Reproduce the lines of the items, starting with the line that contains "Placette rue des" and continuing through the line that contains "de curiosités de". Keep every line identical to the source.

◆ **RECORDS TO USE**

--------------------

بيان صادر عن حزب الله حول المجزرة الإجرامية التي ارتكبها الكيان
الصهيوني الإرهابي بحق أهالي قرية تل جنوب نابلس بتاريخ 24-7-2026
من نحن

--------------------

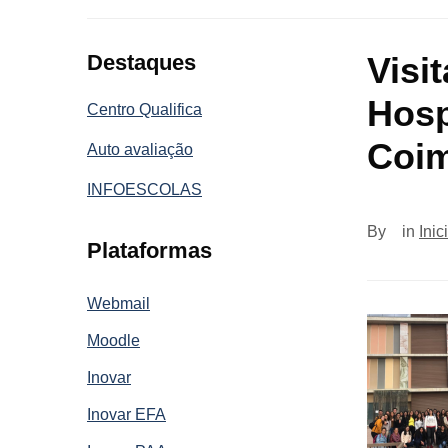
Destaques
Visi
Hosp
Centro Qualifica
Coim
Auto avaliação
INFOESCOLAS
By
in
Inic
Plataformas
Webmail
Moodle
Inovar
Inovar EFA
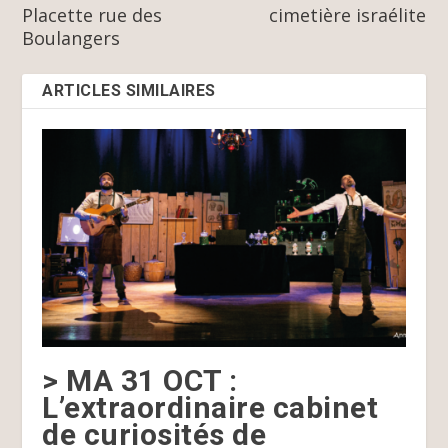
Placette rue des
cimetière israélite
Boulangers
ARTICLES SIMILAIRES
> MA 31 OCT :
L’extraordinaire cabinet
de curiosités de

--------------------

◆ **ANSWER AREA**
Placette rue des
cimetière israélite
Boulangers
ARTICLES SIMILAIRES
> MA 31 OCT :
L’extraordinaire cabinet
de curiosités de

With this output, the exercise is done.